Chart-based quiz entries
::::

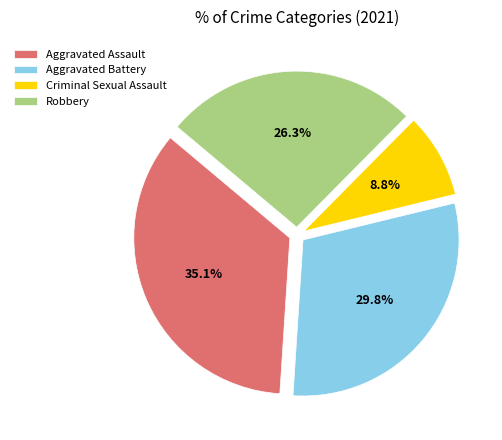

Which slice is the largest?

Aggravated Assault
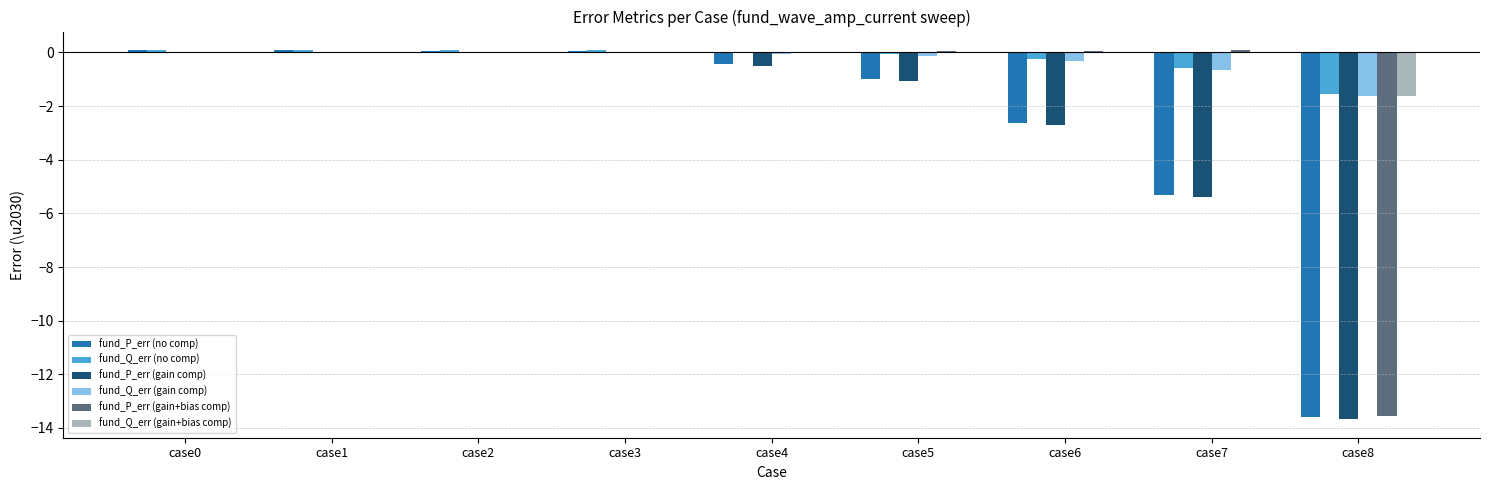

Count the number of data series in this chart.

6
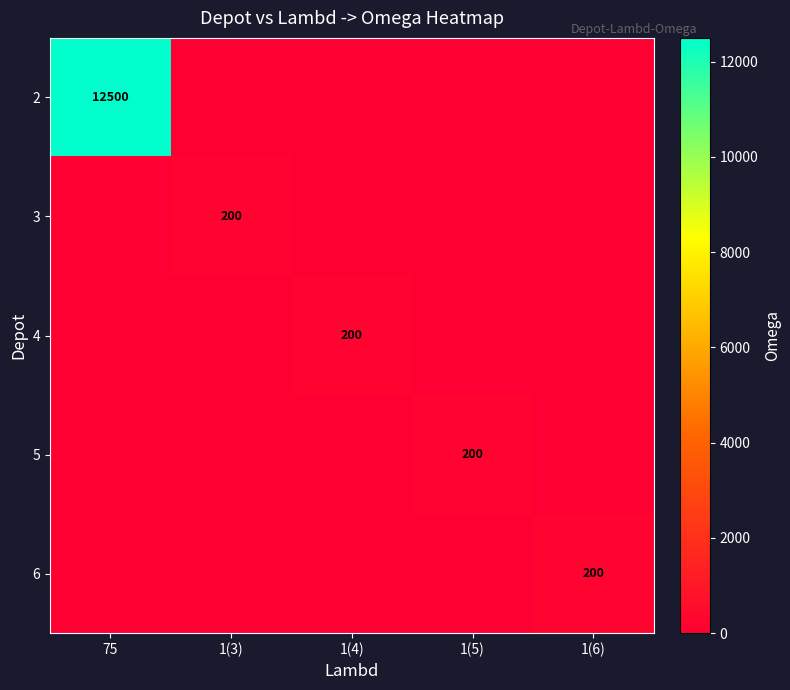

Count the number of data series in this chart.

5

::::

▶ _Your assignment_
Please rewrite the entries above with "graph" swapped in for every "chart" and nothing else changed, leaving out the pictures.

▶ _Response to the task_
Which slice is the largest?

Aggravated Assault

Count the number of data series in this graph.

6

Count the number of data series in this graph.

5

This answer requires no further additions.